The Court noted that, while legitimate security concerns had to be borne in mind in determining
what adjustment should be made to the provisional median line or in what way that line should be
shifted, the conduct of the Parties, issues of access to natural resources and delimitations already
effected in the area were not relevant circumstances in this case. In the relevant area between the
Nicaraguan mainland and the western coasts of the Alburquerque Cays, San Andrés, Providencia
and Santa Catalina, where the relationship was one of opposite coasts, the relevant circumstances
called for the provisional median line to be shifted eastwards. To that end, the Court determined
that different weightings should be given to the base points situated on Nicaraguan and Colombian
islands, namely a weighting of one to each of the Colombian base points and a weighting of three to
each of the Nicaraguan base points. The Court considered, however, that extending the line thus
constructed to the north or the south would not lead to an equitable result, since it would leave
Colombia with a significantly larger share of the relevant area than that accorded to Nicaragua,
notwithstanding the fact that Nicaragua’s relevant coast was more than eight times the length of
Colombia’s relevant coast. Moreover, it would cut off Nicaragua from the areas to the east of the
principal Colombian islands into which the Nicaraguan coast projected. In the view of the Court, an
equitable result was to be achieved by continuing the boundary line out to the line 200 nautical miles
from the Nicaraguan coast. To the north, that line would follow the parallel passing through the
most northern point of the outer limit of the 12-nautical-mile territorial sea of Roncador. To the
south, the maritime boundary would first follow the outer limit of the 12-nautical-mile territorial sea
of the Alburquerque and East-Southeast Cays, then the parallel from the most eastern point of the
territorial sea of the East-Southeast Cays. In order to prevent Quitasueño and Serrana from falling,
under those circumstances, on the Nicaraguan side of the boundary line, the maritime boundary
around each of those features would follow the outer limit of their 12-nautical-mile territorial sea.
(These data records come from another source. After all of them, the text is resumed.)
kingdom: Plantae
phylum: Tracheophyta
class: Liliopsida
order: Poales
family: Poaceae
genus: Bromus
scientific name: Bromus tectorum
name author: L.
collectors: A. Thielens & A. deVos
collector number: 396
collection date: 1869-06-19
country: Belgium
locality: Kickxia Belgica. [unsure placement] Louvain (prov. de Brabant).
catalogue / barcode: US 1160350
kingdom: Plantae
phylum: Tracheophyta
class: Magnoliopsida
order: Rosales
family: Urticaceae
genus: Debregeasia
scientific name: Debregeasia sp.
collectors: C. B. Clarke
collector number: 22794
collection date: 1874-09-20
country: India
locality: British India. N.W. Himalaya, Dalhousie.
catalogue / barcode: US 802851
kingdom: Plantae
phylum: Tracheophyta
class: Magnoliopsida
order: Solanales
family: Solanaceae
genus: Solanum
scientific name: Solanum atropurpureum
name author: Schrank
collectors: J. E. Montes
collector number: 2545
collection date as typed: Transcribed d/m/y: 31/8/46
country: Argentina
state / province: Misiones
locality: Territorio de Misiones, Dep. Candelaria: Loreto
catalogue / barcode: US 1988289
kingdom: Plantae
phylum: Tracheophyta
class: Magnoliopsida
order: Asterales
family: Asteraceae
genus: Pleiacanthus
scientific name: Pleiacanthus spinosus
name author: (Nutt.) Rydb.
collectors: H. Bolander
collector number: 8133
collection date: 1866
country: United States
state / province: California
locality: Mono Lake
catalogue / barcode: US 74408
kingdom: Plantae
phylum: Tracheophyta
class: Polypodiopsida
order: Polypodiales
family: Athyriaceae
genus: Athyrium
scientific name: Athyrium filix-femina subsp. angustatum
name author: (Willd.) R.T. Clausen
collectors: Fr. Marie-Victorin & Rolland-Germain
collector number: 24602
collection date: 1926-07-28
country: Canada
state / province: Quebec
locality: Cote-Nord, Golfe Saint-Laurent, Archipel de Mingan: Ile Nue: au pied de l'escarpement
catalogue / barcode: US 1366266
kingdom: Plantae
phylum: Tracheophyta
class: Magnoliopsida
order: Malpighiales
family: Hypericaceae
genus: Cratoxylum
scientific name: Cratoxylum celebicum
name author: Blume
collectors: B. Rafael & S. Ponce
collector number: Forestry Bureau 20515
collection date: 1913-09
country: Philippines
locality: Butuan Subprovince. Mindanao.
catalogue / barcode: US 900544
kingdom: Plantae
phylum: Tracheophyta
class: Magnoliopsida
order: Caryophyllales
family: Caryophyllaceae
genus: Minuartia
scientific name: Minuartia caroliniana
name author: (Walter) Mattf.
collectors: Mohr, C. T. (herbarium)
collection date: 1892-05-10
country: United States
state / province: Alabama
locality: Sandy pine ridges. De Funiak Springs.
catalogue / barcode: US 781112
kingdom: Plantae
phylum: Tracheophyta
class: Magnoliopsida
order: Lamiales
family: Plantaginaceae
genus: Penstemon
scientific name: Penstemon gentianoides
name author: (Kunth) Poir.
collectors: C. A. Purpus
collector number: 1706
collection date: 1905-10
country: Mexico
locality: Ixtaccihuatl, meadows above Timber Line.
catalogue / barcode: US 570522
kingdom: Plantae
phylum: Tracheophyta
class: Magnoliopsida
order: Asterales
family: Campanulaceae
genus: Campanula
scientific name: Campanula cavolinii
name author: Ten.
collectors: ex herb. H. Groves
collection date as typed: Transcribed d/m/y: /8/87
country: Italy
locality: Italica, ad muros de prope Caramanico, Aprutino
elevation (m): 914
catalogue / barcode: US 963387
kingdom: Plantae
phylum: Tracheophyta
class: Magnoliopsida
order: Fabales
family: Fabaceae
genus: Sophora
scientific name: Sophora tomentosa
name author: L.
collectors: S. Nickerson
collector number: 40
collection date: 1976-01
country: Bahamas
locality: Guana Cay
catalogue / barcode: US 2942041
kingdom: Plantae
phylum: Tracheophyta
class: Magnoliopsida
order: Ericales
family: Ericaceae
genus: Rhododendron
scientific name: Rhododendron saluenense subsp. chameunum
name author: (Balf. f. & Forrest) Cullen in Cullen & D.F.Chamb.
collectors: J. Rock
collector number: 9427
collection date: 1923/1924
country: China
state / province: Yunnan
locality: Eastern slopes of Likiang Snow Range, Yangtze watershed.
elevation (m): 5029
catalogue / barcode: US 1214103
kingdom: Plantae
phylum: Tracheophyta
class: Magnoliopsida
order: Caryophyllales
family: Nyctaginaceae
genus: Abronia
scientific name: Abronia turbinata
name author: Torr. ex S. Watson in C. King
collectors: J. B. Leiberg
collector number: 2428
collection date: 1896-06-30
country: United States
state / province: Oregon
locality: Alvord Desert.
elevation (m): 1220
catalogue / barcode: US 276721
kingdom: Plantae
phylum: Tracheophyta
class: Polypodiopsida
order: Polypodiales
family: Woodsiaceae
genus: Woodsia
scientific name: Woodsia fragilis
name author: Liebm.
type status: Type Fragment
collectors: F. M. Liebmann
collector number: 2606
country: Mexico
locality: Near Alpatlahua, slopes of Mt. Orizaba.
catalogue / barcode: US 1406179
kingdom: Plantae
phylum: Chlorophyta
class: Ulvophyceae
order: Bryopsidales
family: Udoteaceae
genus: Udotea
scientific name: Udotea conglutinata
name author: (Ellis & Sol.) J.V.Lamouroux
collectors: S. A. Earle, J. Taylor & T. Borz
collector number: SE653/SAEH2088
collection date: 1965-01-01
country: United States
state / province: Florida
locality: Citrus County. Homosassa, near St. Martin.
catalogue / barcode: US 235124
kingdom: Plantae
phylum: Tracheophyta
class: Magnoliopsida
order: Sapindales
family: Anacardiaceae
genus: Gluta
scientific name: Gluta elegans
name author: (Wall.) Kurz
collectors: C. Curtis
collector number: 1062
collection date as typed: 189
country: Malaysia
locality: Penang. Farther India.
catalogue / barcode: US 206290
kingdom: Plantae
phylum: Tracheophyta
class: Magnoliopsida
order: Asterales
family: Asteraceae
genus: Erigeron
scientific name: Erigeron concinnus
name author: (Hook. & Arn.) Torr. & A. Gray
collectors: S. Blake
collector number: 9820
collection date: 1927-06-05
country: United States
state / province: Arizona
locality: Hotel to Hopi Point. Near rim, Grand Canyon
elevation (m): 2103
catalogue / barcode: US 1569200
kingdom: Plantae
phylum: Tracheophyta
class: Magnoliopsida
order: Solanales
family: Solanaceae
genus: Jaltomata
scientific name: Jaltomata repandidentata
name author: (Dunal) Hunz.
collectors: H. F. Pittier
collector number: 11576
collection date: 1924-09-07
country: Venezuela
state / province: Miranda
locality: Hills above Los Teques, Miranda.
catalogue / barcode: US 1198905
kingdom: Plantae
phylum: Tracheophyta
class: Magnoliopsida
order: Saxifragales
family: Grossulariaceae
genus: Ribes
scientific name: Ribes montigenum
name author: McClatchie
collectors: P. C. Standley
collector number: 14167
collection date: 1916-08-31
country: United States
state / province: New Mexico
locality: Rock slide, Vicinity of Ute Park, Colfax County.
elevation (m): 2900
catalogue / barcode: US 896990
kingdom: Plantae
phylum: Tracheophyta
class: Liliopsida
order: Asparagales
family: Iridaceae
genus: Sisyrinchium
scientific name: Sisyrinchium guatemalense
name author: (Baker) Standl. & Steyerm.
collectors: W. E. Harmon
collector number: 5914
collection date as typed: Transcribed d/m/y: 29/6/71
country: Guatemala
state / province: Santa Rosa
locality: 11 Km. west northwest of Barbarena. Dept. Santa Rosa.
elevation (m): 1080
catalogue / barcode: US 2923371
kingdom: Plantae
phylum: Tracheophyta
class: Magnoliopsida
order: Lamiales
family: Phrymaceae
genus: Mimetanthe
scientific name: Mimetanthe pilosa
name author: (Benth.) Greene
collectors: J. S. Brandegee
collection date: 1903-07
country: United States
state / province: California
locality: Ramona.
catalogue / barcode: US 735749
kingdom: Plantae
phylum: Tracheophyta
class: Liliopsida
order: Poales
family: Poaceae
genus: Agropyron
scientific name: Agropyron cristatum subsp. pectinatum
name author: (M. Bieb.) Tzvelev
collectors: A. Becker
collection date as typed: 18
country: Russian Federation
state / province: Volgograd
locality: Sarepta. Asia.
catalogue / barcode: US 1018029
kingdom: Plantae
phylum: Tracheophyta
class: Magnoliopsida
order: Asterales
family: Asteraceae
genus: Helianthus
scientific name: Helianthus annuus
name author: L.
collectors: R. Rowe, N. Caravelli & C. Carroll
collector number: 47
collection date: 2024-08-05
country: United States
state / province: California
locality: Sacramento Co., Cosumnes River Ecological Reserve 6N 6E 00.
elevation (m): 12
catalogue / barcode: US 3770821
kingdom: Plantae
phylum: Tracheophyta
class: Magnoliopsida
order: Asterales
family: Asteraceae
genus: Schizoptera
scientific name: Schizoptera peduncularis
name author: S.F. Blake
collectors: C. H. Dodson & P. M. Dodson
Third, and finally, the Court checked that, taking account of all the circumstances of the case, the
delimitation thus obtained did not create a disproportionality that would render the result
inequitable. The Court observed that the boundary line had the effect of dividing the relevant area
between the Parties in a ratio of approximately 1:3.44 in Nicaragua’s favour, while the ratio of
relevant coasts was approximately 1:8.2. It concluded that that line did not entail such
disproportionality as to create an inequitable result.